Deborah Sunter, Ph.D., spent two years as a postdoctoral fellow with the U.S. Department of Energy Office of Energy Efficiency and Renewable Energy in the Postdoctoral Research Award Program. Sunter’s research explored and expanded a modeling platform designed to help evaluate and meet the United States’ growing energy demands. Her research and contributions have been recognized in the global scientific community. For the original, click here.
Sustaining our Future through Energy Security
Sixty-six percent of the world’s population will be living in urban areas by 2050, according to the United Nations 2014 World Urbanization Prospects report. In the United States, more than 80% of the population already lives in urban areas. The consensus affirms that increased urbanization is the future. As global urbanization and population growth expand, so does energy consumption.
Energy security requires an understanding of future energy demands and the environments from which the demands originate. Global population growth and rapid urbanization are being tracked, but climate change throws in the wild card of uncertainty. Urban energy systems are vulnerable to climate change and extreme weather, including storms, flooding and sea-level rise. Urban areas must be resilient to handle these changing conditions if they are to remain sustainable and continue to grow.
Mechanical engineer Deborah Sunter, Ph.D., is one of many scientists who have researched the very complex issue of energy security.
“Every day is an adventure with new challenges, new collaborations and new ideas,” said Sunter.
Sunter received a postdoctoral appointment in the Renewable and Appropriate Energy Laboratory (RAEL) at the University of California, Berkeley. Her appointment to the Postdoctoral Research Award Program was funded by the Solar Energy Technologies Office of the U.S. Department of Energy (DOE), Office of Energy Efficiency & Renewable Energy Research Participation Program.
The prestigious postdoctoral research award supports scientific research in energy efficiency and renewable energy by attracting scientists and engineers to pursue breakthrough technologies in energy research.
Sunter spent her two-year appointment at RAEL exploring the SWITCH (Solar and Wind Energy Integrated with Transmission and Conventional Sources) modeling platform. SWITCH is used to examine cost-effective investment decisions for meeting electricity demand, with an emphasis on integrating renewable energy into the electrical grid. Created as an investment planning tool, the model explores the cost and feasibility of future energy initiatives while simultaneously ensuring that current energy demands are met and policy goals are reached at the lowest cost possible. SWITCH meets this objective by making a series of optimized decisions. For example, all power plants have an expected lifetime. When a power plant reaches the end of its life expectancy, SWITCH examines whether it is more cost-effective to upgrade the existing power plant or to retire the power plant and build a new one. SWITCH can determine which type of power plants should be built and where these plants should be located with the goal to produce low-cost energy systems that meet reliability, performance and environmental quality standards.
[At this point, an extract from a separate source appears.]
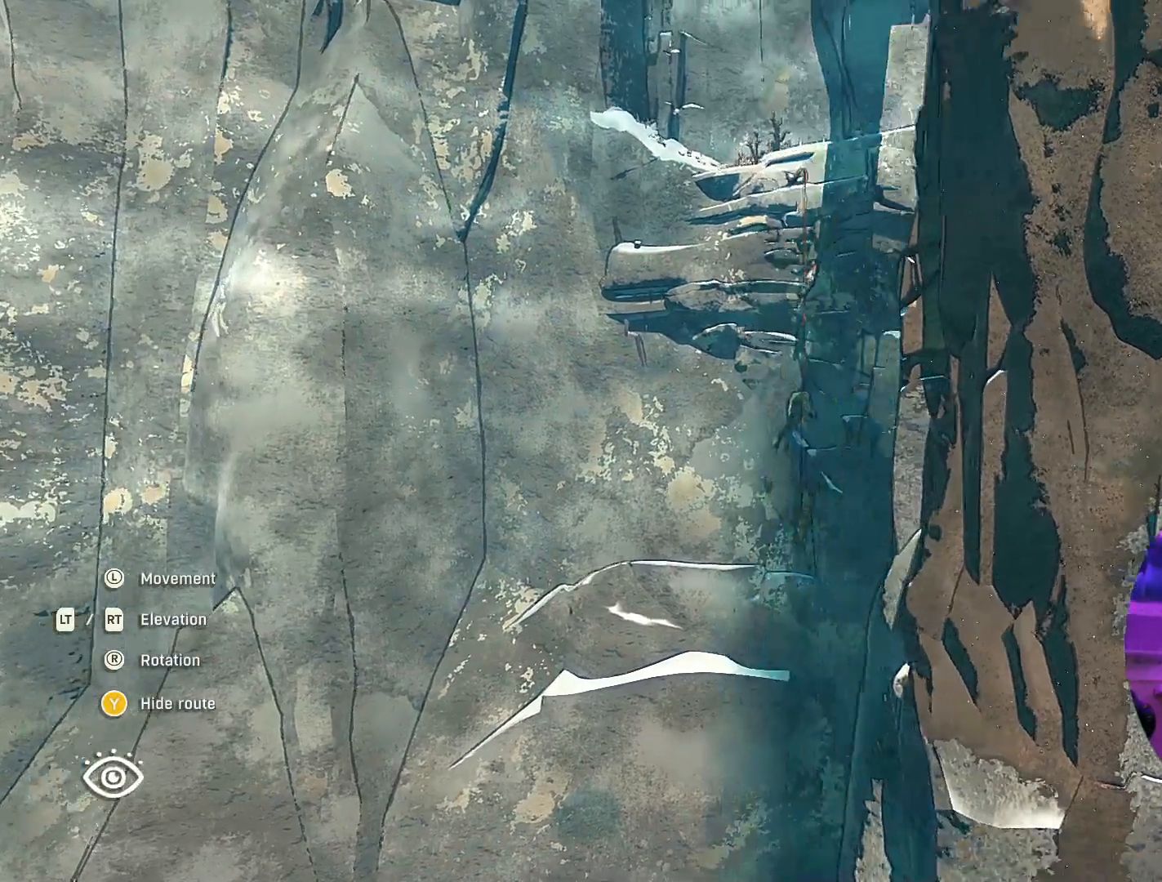
{"buttons": [], "left_stick": "right", "right_stick": "left", "events": [[183, "left_stick", "center"], [283, "left_stick", "right"], [350, "right_stick", "left"]]}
SWITCH was originally designed and produced by Daniel Kammen, Ph.D., and his team at the Energy and Resources Group of the University of California, Berkeley. Kammen served as Sunter’s mentor throughout the program. Since producing the initial papers in 2012, Kammen and a series of graduate students and postdoctoral fellows have expanded the toolkit significantly, and SWITCH continues to undergo improvements at RAEL. RAEL is an interdisciplinary laboratory founded by Kammen in 1999; it seeks to advance renewable and appropriate energy through technology innovation and policy implementation.
Sunter’s appointment and access to SWITCH allowed her to research the role of technology innovation and policy in reducing emissions, improving efficiency and supplying more renewable energy to the U.S. electrical grid. During her time, Sunter expanded the SWITCH model, originally designed for the Western Electricity Coordinating Council, to encompass the entire continental United States. Sunter helped to convert SWITCH from an older programming language to Python to increase accessibility to the scientific community. She also partnered with private companies to add new emerging technologies to the program’s repertoire, such as Google Project Sunroof and CalWave Power Technologies.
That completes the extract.